C’était incroyable : il venait de tomber amoureux. Ce qu’il y avait de
certain, c’est qu’il ne la lâcherait pas, et d’autre part qu’il ne laisserait
personne l’approcher, personne ne la lui prendrait. Donc ce journaliste qui
l’avait tant aidé était allé rejoindre les étoiles ? C’était une
excellente chose !
Il se
rappelait la couleur de ses yeux bleus clairs, étrangement pailletés, la
chaleur de sa main, et quand elle s’était mise à trembler ? Il n’avait su
que faire ! La presser ? Il avait peur de se montrer insistant, la
caresser ? Cela aurait été pire… C’était décidé, dès que le grand soir
serait arrivé, il l’accueillerait en l’embrassant et en la serrant un peu,
juste un peu, dans ses bras. Il fallait aller vite. Il était pressé. Et puis
cela le tenait comme jamais… Il en parlerait à Enki lorsque cette première
soirée aurait eu lieu et que les choses seraient bien avancées. Il n’allait pas
traîner, et puis certainement, elle ne le repousserait pas. Il l’avait senti.

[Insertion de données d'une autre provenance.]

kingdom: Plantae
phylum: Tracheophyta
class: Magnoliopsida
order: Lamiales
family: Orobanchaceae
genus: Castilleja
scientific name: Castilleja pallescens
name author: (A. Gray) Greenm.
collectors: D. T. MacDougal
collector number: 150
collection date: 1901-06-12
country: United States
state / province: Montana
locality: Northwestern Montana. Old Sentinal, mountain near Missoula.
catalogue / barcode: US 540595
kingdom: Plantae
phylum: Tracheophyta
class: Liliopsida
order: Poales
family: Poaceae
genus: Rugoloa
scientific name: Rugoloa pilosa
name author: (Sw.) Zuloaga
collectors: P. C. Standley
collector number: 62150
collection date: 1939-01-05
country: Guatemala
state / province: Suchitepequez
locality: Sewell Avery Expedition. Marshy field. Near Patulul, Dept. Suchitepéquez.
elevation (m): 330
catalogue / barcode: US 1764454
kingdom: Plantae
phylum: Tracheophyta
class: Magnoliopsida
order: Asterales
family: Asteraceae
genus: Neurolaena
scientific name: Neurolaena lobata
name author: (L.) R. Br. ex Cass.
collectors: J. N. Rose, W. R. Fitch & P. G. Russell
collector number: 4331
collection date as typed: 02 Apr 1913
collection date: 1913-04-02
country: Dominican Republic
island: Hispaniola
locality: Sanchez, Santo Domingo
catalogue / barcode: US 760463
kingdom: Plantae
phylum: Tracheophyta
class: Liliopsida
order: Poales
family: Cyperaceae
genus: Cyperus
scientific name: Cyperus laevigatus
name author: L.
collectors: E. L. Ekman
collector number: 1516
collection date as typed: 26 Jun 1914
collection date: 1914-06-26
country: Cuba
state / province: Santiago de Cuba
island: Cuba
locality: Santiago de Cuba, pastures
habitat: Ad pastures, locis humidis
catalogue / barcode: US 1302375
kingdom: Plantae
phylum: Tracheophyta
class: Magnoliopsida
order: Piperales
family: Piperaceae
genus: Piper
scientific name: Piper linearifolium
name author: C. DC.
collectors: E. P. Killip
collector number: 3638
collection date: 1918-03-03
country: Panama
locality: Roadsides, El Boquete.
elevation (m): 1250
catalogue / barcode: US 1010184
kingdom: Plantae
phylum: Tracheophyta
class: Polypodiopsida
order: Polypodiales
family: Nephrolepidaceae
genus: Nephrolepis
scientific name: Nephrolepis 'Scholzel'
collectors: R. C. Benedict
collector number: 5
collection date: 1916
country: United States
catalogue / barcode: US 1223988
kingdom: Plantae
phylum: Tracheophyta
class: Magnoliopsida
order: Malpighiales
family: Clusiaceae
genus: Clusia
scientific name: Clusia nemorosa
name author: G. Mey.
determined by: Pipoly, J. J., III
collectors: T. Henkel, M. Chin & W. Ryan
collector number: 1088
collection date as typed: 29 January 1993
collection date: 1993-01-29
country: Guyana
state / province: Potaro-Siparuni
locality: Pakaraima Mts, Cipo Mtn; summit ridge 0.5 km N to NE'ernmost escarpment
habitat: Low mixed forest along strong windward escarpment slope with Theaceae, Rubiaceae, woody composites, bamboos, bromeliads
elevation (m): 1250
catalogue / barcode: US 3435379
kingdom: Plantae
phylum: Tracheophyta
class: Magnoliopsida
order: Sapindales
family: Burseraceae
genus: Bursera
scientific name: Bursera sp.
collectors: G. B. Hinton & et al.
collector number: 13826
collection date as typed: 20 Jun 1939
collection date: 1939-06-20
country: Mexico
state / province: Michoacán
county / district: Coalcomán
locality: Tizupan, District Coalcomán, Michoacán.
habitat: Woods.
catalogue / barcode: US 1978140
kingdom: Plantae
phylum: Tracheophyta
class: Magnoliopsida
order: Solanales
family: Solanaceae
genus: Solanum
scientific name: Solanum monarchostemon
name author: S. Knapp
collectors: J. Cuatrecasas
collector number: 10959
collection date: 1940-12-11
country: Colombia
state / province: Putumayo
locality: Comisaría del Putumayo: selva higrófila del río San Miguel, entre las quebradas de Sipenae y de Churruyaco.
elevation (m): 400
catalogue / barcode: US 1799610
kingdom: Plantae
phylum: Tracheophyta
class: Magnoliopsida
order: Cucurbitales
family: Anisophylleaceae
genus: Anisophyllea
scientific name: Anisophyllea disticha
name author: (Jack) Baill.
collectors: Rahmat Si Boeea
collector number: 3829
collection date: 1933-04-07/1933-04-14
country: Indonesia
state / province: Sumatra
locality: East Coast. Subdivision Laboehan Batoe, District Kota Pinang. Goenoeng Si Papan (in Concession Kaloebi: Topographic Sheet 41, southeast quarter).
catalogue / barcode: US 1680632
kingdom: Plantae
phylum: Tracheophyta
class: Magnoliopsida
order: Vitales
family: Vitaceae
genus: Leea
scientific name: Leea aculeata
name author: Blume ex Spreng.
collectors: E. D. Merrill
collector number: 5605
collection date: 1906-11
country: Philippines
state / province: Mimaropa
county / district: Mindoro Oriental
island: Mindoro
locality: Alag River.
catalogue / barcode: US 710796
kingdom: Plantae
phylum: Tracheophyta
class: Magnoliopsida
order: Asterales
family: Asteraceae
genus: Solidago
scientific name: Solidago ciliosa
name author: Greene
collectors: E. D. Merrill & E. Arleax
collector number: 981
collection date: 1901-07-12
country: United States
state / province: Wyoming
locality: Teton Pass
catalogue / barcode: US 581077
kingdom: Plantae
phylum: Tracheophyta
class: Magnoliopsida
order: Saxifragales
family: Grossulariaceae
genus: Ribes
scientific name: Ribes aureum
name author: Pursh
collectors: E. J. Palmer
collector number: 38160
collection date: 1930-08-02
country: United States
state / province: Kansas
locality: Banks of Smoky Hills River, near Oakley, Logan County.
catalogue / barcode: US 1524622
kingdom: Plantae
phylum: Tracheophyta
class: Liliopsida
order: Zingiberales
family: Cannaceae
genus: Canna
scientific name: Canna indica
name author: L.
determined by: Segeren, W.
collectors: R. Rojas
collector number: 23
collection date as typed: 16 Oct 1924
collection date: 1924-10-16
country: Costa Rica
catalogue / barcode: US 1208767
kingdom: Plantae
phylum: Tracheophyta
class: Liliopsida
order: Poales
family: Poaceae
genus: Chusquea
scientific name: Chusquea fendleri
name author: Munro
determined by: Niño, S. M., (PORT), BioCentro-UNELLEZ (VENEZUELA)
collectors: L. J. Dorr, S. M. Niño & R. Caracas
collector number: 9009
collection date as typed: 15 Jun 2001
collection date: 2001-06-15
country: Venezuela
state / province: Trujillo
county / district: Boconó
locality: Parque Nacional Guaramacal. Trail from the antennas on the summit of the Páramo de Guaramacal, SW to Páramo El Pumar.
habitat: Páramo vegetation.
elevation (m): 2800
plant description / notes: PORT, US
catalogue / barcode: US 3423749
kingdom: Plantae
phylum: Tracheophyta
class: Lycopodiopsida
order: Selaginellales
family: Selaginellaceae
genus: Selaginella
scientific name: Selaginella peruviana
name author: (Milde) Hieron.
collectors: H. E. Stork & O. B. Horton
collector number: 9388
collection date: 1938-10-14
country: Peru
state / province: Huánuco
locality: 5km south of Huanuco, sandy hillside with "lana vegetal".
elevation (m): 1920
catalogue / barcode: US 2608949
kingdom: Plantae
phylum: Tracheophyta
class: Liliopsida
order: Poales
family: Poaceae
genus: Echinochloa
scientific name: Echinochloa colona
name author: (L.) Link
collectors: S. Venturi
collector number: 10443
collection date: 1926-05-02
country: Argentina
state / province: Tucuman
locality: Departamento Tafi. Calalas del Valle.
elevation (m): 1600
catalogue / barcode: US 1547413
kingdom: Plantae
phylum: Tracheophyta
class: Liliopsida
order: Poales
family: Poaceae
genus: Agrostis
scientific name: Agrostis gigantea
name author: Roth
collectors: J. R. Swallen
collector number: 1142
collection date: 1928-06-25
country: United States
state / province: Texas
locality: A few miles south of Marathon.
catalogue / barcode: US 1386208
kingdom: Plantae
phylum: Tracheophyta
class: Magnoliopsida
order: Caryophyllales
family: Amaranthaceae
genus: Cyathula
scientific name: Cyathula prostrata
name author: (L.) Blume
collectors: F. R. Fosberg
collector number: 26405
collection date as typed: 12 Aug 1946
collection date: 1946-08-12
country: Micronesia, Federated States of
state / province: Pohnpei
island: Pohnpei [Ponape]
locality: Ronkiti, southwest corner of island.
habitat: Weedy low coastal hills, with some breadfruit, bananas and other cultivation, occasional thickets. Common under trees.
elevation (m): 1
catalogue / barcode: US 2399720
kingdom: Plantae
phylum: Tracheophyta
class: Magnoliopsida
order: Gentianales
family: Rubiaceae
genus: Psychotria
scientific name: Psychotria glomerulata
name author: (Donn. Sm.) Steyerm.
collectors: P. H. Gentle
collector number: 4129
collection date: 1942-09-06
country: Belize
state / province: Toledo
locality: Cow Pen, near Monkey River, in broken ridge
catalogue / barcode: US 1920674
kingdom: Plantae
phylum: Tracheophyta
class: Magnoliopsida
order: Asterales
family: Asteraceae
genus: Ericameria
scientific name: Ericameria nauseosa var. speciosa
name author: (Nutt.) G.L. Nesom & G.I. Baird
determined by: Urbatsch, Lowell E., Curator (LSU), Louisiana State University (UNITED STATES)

Ils étaient autant attirés l’un que l’autre. Le choc avait été simultané. Ce
qu’il y avait, c’est qu’il ne pouvait jouer sur le fait d’être le monarque,
étant donné que pour elle, au fond, lorsqu’elle l’avait aperçu pour la première
fois, il était un simple révolutionnaire, un peu miteux…Il se mit à rire de cette
bonne blague que ses frères lui avaient faite.